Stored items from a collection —

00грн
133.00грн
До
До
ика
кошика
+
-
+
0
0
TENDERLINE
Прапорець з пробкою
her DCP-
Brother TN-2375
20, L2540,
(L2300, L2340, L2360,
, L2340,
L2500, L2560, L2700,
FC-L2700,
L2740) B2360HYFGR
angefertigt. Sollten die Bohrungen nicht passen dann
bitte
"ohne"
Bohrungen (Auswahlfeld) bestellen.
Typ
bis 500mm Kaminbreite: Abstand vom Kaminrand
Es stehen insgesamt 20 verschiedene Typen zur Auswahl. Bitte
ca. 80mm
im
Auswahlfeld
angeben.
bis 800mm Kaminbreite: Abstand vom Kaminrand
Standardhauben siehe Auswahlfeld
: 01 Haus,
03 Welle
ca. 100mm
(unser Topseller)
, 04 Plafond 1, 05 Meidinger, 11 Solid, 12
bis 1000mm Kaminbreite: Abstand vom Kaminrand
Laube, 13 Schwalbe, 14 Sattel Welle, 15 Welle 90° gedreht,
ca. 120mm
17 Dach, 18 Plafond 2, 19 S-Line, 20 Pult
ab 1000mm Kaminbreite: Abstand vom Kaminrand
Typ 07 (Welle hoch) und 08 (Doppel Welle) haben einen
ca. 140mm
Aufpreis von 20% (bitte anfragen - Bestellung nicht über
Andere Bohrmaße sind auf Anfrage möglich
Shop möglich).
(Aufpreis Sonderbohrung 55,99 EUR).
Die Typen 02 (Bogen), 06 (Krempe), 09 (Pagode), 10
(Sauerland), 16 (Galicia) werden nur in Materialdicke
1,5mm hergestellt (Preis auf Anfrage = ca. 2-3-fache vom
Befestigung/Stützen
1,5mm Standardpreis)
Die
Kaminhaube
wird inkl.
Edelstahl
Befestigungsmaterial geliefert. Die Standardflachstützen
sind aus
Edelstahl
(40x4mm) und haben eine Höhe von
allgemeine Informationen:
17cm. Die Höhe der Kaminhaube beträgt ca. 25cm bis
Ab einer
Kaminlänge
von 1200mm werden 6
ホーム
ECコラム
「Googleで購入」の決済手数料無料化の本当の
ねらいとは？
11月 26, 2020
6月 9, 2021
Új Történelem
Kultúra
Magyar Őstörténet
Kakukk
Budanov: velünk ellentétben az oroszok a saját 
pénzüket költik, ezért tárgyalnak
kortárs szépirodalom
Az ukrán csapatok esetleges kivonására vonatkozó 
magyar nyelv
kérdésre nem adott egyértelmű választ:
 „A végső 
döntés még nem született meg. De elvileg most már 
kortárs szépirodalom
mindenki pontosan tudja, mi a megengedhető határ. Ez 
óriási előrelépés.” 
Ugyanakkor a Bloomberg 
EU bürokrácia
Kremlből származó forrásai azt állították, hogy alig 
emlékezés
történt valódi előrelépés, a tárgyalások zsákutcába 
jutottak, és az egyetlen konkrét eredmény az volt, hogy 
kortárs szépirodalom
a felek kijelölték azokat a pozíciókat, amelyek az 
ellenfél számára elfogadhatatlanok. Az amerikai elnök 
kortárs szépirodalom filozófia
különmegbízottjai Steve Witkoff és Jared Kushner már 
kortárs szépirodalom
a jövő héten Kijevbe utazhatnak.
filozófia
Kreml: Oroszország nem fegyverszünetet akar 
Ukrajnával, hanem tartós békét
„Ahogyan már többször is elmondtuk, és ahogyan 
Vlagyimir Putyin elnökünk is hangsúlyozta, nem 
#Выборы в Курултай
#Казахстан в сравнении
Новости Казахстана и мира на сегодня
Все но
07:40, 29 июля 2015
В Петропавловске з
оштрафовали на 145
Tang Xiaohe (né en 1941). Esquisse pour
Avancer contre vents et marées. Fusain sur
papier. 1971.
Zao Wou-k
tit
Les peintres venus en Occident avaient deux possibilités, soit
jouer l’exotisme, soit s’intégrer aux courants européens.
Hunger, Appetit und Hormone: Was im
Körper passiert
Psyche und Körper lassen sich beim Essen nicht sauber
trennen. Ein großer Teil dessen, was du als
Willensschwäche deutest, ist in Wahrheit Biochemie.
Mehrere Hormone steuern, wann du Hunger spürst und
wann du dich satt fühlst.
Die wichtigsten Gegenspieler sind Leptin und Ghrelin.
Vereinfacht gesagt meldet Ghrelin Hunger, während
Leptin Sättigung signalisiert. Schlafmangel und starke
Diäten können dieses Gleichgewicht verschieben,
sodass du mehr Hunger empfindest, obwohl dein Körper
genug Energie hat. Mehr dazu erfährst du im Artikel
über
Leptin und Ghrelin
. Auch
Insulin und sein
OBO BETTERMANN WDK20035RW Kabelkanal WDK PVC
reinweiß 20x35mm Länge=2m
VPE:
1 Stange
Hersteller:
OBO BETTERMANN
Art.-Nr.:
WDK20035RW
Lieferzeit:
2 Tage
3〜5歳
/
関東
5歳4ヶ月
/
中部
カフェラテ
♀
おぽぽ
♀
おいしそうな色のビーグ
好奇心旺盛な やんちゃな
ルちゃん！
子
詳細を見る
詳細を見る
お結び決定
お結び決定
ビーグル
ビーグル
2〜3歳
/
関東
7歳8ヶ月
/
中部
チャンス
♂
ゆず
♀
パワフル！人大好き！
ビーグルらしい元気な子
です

TASK STATEMENT — Rewrite all the rows above, changing "Kaminbreite" to "Schornsteinbreite" wherever it occurs and keeping everything else the same.

ANSWER SPACE —
00грн
133.00грн
До
До
ика
кошика
+
-
+
0
0
TENDERLINE
Прапорець з пробкою
her DCP-
Brother TN-2375
20, L2540,
(L2300, L2340, L2360,
, L2340,
L2500, L2560, L2700,
FC-L2700,
L2740) B2360HYFGR
angefertigt. Sollten die Bohrungen nicht passen dann
bitte
"ohne"
Bohrungen (Auswahlfeld) bestellen.
Typ
bis 500mm Schornsteinbreite: Abstand vom Kaminrand
Es stehen insgesamt 20 verschiedene Typen zur Auswahl. Bitte
ca. 80mm
im
Auswahlfeld
angeben.
bis 800mm Schornsteinbreite: Abstand vom Kaminrand
Standardhauben siehe Auswahlfeld
: 01 Haus,
03 Welle
ca. 100mm
(unser Topseller)
, 04 Plafond 1, 05 Meidinger, 11 Solid, 12
bis 1000mm Schornsteinbreite: Abstand vom Kaminrand
Laube, 13 Schwalbe, 14 Sattel Welle, 15 Welle 90° gedreht,
ca. 120mm
17 Dach, 18 Plafond 2, 19 S-Line, 20 Pult
ab 1000mm Schornsteinbreite: Abstand vom Kaminrand
Typ 07 (Welle hoch) und 08 (Doppel Welle) haben einen
ca. 140mm
Aufpreis von 20% (bitte anfragen - Bestellung nicht über
Andere Bohrmaße sind auf Anfrage möglich
Shop möglich).
(Aufpreis Sonderbohrung 55,99 EUR).
Die Typen 02 (Bogen), 06 (Krempe), 09 (Pagode), 10
(Sauerland), 16 (Galicia) werden nur in Materialdicke
1,5mm hergestellt (Preis auf Anfrage = ca. 2-3-fache vom
Befestigung/Stützen
1,5mm Standardpreis)
Die
Kaminhaube
wird inkl.
Edelstahl
Befestigungsmaterial geliefert. Die Standardflachstützen
sind aus
Edelstahl
(40x4mm) und haben eine Höhe von
allgemeine Informationen:
17cm. Die Höhe der Kaminhaube beträgt ca. 25cm bis
Ab einer
Kaminlänge
von 1200mm werden 6
ホーム
ECコラム
「Googleで購入」の決済手数料無料化の本当の
ねらいとは？
11月 26, 2020
6月 9, 2021
Új Történelem
Kultúra
Magyar Őstörténet
Kakukk
Budanov: velünk ellentétben az oroszok a saját 
pénzüket költik, ezért tárgyalnak
kortárs szépirodalom
Az ukrán csapatok esetleges kivonására vonatkozó 
magyar nyelv
kérdésre nem adott egyértelmű választ:
 „A végső 
döntés még nem született meg. De elvileg most már 
kortárs szépirodalom
mindenki pontosan tudja, mi a megengedhető határ. Ez 
óriási előrelépés.” 
Ugyanakkor a Bloomberg 
EU bürokrácia
Kremlből származó forrásai azt állították, hogy alig 
emlékezés
történt valódi előrelépés, a tárgyalások zsákutcába 
jutottak, és az egyetlen konkrét eredmény az volt, hogy 
kortárs szépirodalom
a felek kijelölték azokat a pozíciókat, amelyek az 
ellenfél számára elfogadhatatlanok. Az amerikai elnök 
kortárs szépirodalom filozófia
különmegbízottjai Steve Witkoff és Jared Kushner már 
kortárs szépirodalom
a jövő héten Kijevbe utazhatnak.
filozófia
Kreml: Oroszország nem fegyverszünetet akar 
Ukrajnával, hanem tartós békét
„Ahogyan már többször is elmondtuk, és ahogyan 
Vlagyimir Putyin elnökünk is hangsúlyozta, nem 
#Выборы в Курултай
#Казахстан в сравнении
Новости Казахстана и мира на сегодня
Все но
07:40, 29 июля 2015
В Петропавловске з
оштрафовали на 145
Tang Xiaohe (né en 1941). Esquisse pour
Avancer contre vents et marées. Fusain sur
papier. 1971.
Zao Wou-k
tit
Les peintres venus en Occident avaient deux possibilités, soit
jouer l’exotisme, soit s’intégrer aux courants européens.
Hunger, Appetit und Hormone: Was im
Körper passiert
Psyche und Körper lassen sich beim Essen nicht sauber
trennen. Ein großer Teil dessen, was du als
Willensschwäche deutest, ist in Wahrheit Biochemie.
Mehrere Hormone steuern, wann du Hunger spürst und
wann du dich satt fühlst.
Die wichtigsten Gegenspieler sind Leptin und Ghrelin.
Vereinfacht gesagt meldet Ghrelin Hunger, während
Leptin Sättigung signalisiert. Schlafmangel und starke
Diäten können dieses Gleichgewicht verschieben,
sodass du mehr Hunger empfindest, obwohl dein Körper
genug Energie hat. Mehr dazu erfährst du im Artikel
über
Leptin und Ghrelin
. Auch
Insulin und sein
OBO BETTERMANN WDK20035RW Kabelkanal WDK PVC
reinweiß 20x35mm Länge=2m
VPE:
1 Stange
Hersteller:
OBO BETTERMANN
Art.-Nr.:
WDK20035RW
Lieferzeit:
2 Tage
3〜5歳
/
関東
5歳4ヶ月
/
中部
カフェラテ
♀
おぽぽ
♀
おいしそうな色のビーグ
好奇心旺盛な やんちゃな
ルちゃん！
子
詳細を見る
詳細を見る
お結び決定
お結び決定
ビーグル
ビーグル
2〜3歳
/
関東
7歳8ヶ月
/
中部
チャンス
♂
ゆず
♀
パワフル！人大好き！
ビーグルらしい元気な子
です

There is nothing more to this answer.